# What is the solution to the inequality abs(x-4)>3?

Aug 28, 2015

$x \in \left(- \infty , 1\right) \cup \left(7 , + \infty\right)$

#### Explanation:

You already have the modulus isolated on one side of the inequality, so you don't need to worry about that.

By definition, the absolute value of any real number will always be positive, regardless of the sign of said number.

This means that you need to take into account two scenarios, one in which $x - 4 \ge 0$ and one when $x - 4 < 0$.

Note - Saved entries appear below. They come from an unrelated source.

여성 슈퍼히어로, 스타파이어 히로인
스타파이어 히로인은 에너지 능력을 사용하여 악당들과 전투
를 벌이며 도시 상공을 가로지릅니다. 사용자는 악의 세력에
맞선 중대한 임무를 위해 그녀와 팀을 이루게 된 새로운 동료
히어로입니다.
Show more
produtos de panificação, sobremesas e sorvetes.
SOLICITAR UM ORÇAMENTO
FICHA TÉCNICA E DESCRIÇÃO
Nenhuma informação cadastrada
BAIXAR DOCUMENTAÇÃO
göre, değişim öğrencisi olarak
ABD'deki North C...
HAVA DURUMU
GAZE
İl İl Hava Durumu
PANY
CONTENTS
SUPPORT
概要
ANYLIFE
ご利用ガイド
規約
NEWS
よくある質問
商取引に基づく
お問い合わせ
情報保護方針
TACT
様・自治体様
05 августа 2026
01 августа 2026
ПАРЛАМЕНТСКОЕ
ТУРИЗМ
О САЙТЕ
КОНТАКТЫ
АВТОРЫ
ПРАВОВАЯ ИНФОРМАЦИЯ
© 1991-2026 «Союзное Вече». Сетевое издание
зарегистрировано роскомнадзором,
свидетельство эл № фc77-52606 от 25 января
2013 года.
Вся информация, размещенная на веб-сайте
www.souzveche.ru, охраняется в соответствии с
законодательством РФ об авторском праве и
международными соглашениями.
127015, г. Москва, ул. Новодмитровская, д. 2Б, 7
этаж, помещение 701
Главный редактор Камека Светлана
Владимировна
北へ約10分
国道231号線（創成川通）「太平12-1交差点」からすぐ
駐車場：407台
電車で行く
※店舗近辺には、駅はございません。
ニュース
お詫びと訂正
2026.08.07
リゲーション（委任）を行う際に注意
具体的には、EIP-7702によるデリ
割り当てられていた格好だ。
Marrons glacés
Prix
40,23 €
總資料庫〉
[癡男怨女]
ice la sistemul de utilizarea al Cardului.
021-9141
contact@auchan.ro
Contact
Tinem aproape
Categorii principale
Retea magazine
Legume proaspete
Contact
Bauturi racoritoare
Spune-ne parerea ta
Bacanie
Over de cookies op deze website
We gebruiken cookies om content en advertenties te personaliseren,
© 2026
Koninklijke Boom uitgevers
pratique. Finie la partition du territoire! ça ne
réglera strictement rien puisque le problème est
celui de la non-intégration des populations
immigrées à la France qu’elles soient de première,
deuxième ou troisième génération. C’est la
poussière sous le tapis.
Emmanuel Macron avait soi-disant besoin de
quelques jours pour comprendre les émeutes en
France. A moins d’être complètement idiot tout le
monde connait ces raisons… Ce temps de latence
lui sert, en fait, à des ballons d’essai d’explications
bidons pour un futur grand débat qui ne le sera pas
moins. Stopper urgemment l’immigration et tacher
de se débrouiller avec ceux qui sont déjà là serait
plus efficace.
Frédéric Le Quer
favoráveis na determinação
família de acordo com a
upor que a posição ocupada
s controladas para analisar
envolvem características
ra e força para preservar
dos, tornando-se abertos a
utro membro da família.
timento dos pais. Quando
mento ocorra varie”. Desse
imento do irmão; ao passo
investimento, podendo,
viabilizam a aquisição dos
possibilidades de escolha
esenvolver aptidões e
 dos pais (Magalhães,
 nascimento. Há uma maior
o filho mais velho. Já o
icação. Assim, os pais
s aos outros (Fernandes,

• $x - 4 \ge 0 \implies | x - 4 | = x - 4$

The inequality becomes

$x - 4 > 3 \implies x > 7$

• $x - 4 < 0 \implies | x - 4 | = - \left(x - 4\right)$

This time, you get

$- \left(x - 4\right) > 3$

$- x + 4 > 3$

$- x > - 1 \implies x < 1$

This means that your solution set for this absolute value euqation will include any value of $x$ that is bigger than $7$ or smaller than $1$. $x = 7$ and $x = 1$ are not included in the solution set.

$x \in \left(- \infty , 1\right) \cup \left(7 , + \infty\right)$

For any value of $x \in \left[1 , 7\right]$, the inequality will not be true.